◆ THE PROBLEM:
Exactly as written, set down the lines from the top of the entries through the line bearing "Picture 2: The", with every picture left out.

[Saved entries]
########

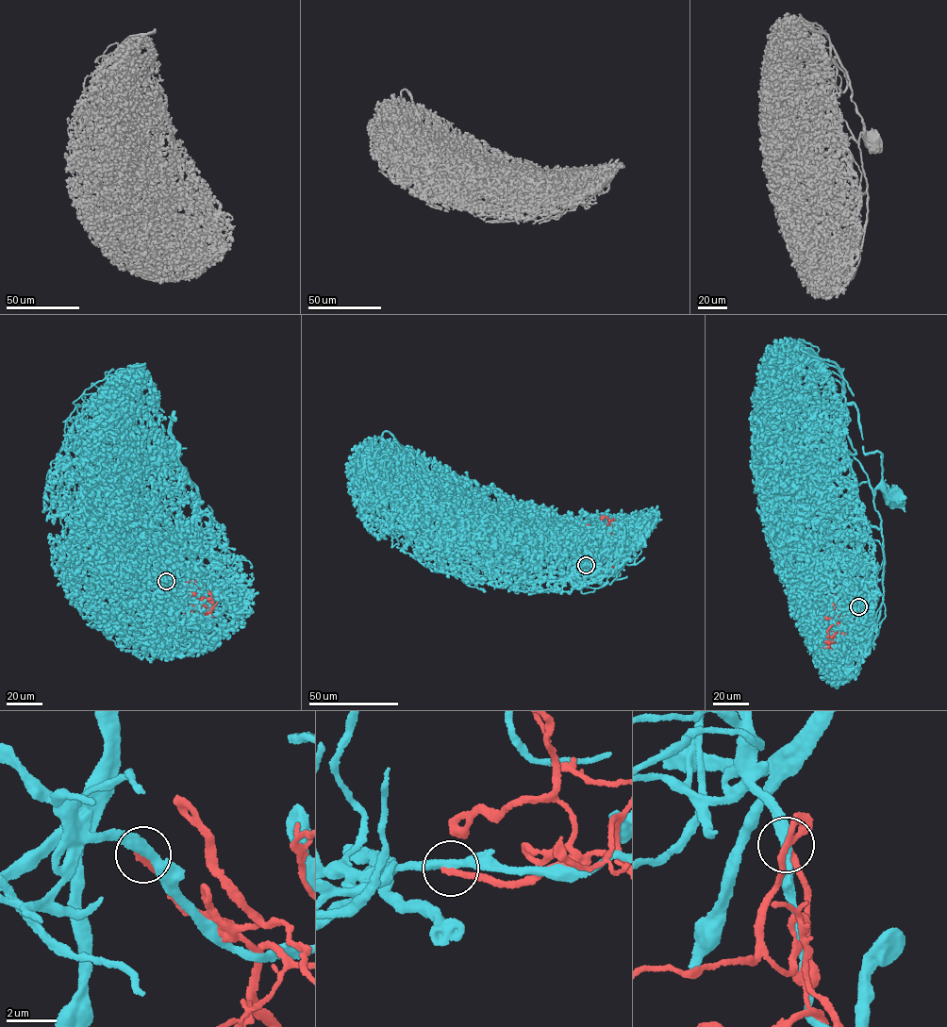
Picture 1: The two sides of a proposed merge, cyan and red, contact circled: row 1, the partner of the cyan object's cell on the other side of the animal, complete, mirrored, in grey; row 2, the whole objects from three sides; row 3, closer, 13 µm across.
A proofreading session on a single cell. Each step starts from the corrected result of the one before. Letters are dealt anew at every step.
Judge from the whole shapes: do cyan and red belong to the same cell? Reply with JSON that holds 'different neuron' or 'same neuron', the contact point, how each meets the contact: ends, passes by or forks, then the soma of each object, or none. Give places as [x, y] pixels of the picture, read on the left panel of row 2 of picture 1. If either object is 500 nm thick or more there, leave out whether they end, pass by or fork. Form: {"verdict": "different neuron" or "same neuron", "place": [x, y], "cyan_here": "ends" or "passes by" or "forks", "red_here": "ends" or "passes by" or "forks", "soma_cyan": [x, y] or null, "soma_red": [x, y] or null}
{"verdict": "different neuron", "place": [166, 581], "cyan_here": "passes by", "red_here": "ends", "soma_cyan": [166, 455], "soma_red": null}

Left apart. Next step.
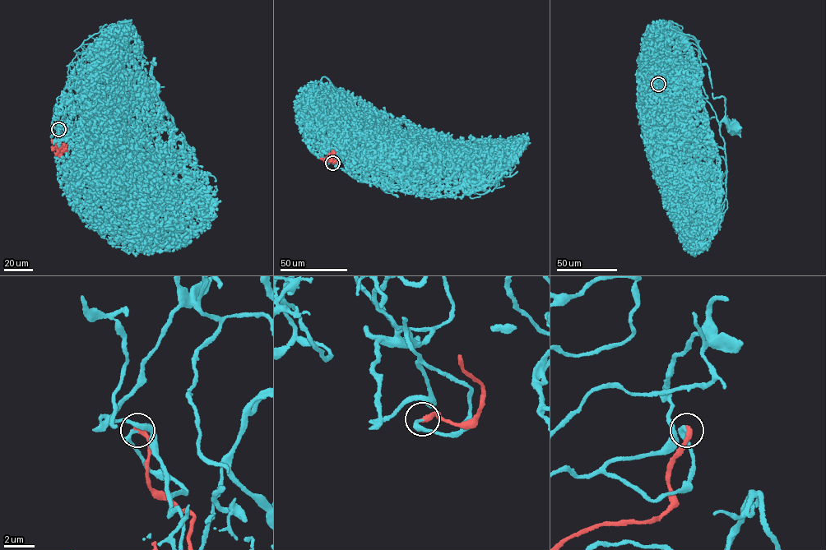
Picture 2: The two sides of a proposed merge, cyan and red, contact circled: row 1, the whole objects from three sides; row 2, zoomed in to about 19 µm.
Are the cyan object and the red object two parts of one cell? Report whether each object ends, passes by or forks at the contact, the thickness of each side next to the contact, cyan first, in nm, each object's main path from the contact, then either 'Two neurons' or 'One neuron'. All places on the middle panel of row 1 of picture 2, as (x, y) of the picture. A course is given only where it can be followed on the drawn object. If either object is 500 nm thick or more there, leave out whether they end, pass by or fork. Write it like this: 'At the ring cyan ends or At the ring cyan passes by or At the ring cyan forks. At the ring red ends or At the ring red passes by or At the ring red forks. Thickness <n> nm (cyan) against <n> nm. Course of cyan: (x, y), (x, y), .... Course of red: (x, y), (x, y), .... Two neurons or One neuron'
At the ring cyan passes by. At the ring red ends. Thickness 180 nm (cyan) against 360 nm. Course of cyan: (332, 163), (328, 162), (331, 153), (376, 163), (401, 158), (425, 134), (433, 151). Course of red: (332, 163), (337, 162), (336, 157), (320, 159). One neuron

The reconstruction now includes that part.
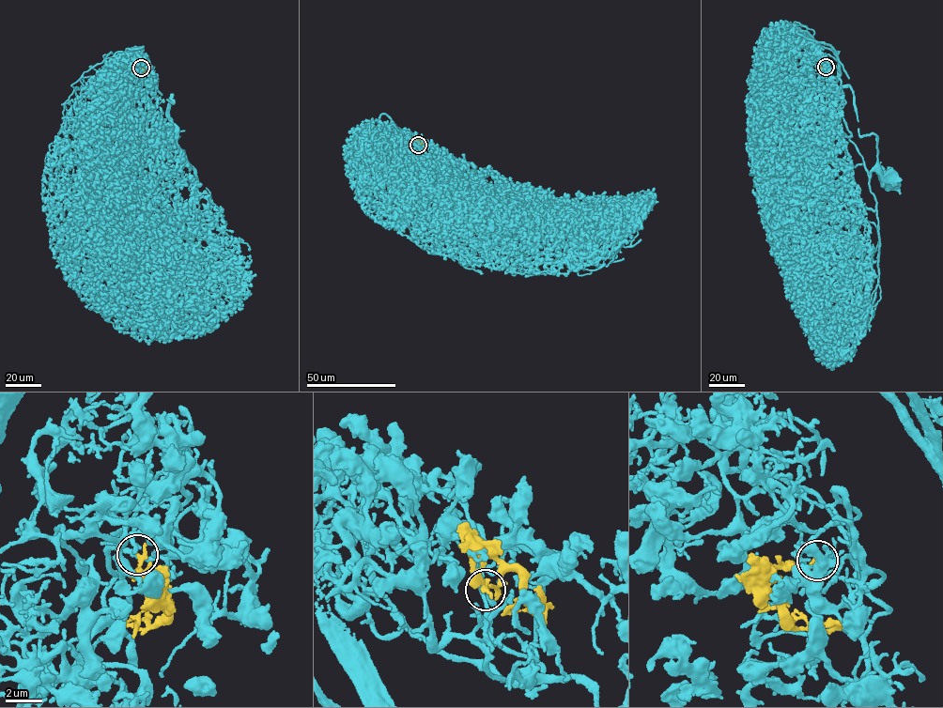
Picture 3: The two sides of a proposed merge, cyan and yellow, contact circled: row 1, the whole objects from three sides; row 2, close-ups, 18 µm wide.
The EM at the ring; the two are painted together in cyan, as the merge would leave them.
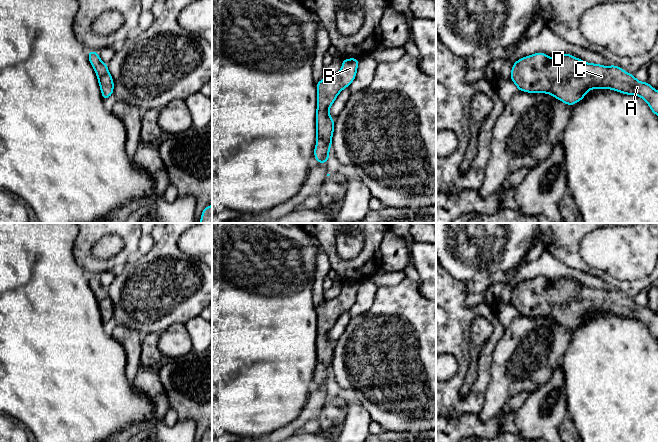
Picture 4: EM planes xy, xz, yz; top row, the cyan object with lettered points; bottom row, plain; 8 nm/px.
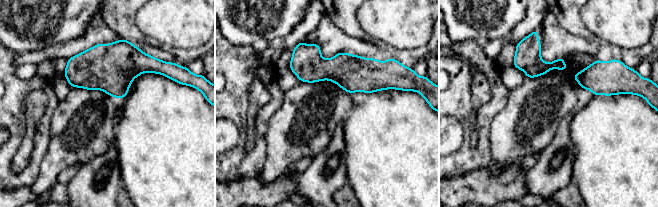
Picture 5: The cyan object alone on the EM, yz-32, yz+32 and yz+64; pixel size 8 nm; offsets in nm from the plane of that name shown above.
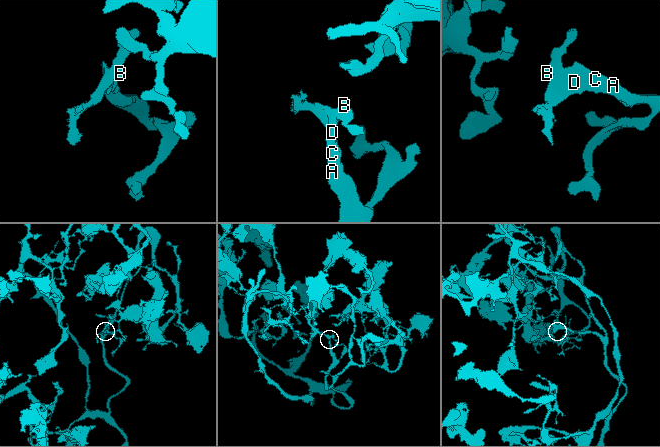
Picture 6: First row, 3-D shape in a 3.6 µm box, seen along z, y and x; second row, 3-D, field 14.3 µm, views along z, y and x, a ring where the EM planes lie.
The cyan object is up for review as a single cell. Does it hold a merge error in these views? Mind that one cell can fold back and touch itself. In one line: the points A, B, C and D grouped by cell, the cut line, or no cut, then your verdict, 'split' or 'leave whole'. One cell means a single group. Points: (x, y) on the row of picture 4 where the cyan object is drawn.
A B C D; no cut; leave whole

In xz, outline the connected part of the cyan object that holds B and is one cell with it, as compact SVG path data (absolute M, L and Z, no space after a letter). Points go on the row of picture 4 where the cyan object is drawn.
M350 58L342 60L340 71L331 76L325 76L316 83L317 88L317 110L316 110L316 136L317 141L314 156L318 162L327 163L329 150L332 145L335 120L329 114L329 109L336 100L338 94L350 84L356 77L357 67L360 59Z

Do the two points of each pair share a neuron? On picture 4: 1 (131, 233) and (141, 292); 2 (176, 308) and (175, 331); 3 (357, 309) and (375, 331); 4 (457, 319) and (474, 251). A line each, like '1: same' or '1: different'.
1: different
2: different
3: different
4: different

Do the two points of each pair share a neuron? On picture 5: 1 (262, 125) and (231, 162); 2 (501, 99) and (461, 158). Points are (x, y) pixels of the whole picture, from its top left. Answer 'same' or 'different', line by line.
1: same
2: same

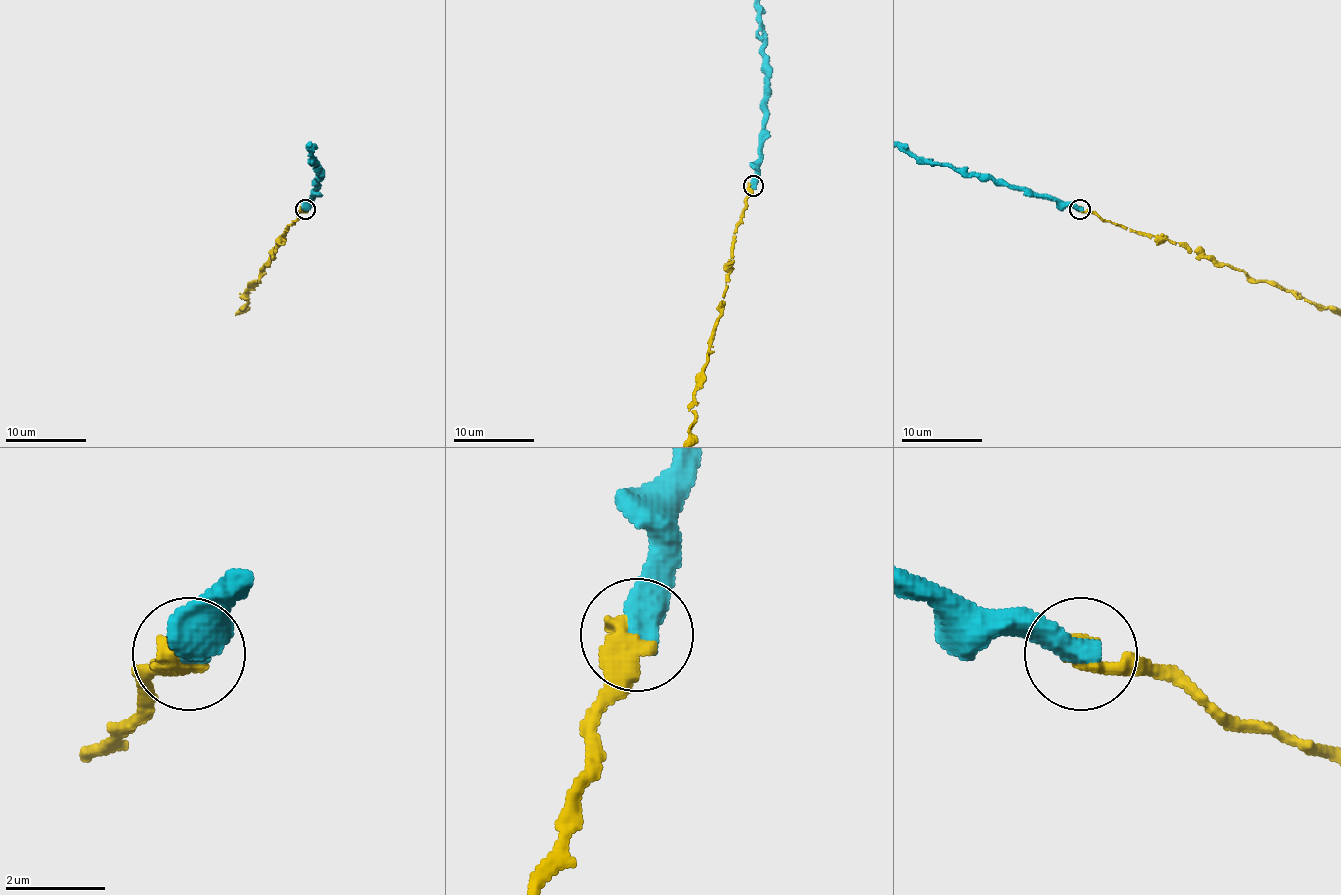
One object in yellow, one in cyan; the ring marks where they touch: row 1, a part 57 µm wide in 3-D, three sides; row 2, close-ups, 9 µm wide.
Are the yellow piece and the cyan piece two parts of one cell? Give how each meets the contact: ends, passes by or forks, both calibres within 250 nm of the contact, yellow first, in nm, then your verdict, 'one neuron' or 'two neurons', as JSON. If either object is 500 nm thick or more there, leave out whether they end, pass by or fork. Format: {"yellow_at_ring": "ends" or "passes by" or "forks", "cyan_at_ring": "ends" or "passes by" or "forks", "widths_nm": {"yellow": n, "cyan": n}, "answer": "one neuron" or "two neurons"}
{"widths_nm": {"yellow": 440, "cyan": 600}, "answer": "two neurons"}

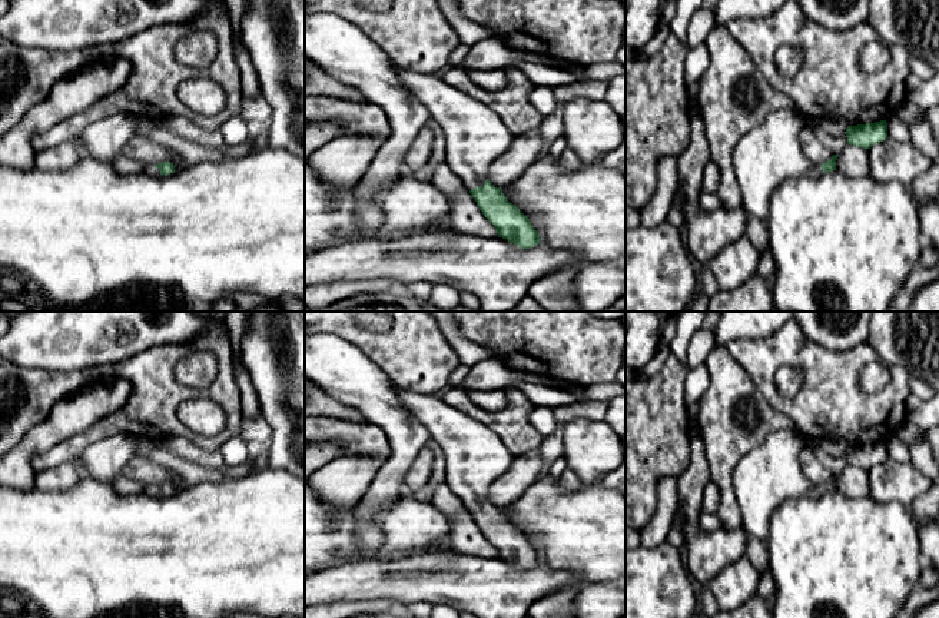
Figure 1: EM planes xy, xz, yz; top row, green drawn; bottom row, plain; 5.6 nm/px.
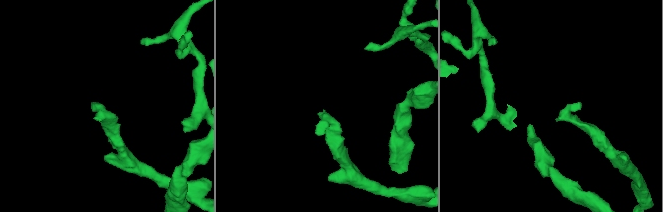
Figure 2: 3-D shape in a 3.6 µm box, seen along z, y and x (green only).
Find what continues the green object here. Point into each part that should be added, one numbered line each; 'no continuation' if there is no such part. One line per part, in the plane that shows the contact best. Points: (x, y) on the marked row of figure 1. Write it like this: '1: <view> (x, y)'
1: xz (475, 136)

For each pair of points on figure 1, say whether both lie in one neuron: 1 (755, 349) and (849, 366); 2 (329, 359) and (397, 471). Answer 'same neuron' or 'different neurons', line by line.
1: same neuron
2: same neuron

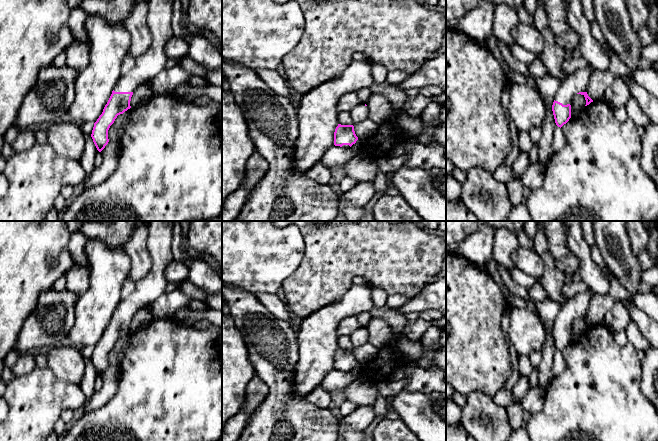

########

◆ TASK OUTPUT:
Picture 1: The two sides of a proposed merge, cyan and red, contact circled: row 1, the partner of the cyan object's cell on the other side of the animal, complete, mirrored, in grey; row 2, the whole objects from three sides; row 3, closer, 13 µm across.
A proofreading session on a single cell. Each step starts from the corrected result of the one before. Letters are dealt anew at every step.
Judge from the whole shapes: do cyan and red belong to the same cell? Reply with JSON that holds 'different neuron' or 'same neuron', the contact point, how each meets the contact: ends, passes by or forks, then the soma of each object, or none. Give places as [x, y] pixels of the picture, read on the left panel of row 2 of picture 1. If either object is 500 nm thick or more there, leave out whether they end, pass by or fork. Form: {"verdict": "different neuron" or "same neuron", "place": [x, y], "cyan_here": "ends" or "passes by" or "forks", "red_here": "ends" or "passes by" or "forks", "soma_cyan": [x, y] or null, "soma_red": [x, y] or null}
{"verdict": "different neuron", "place": [166, 581], "cyan_here": "passes by", "red_here": "ends", "soma_cyan": [166, 455], "soma_red": null}

Left apart. Next step.
Picture 2: The two sides of a proposed merge, cyan and red, contact circled: row 1, the whole objects from three sides; row 2, zoomed in to about 19 µm.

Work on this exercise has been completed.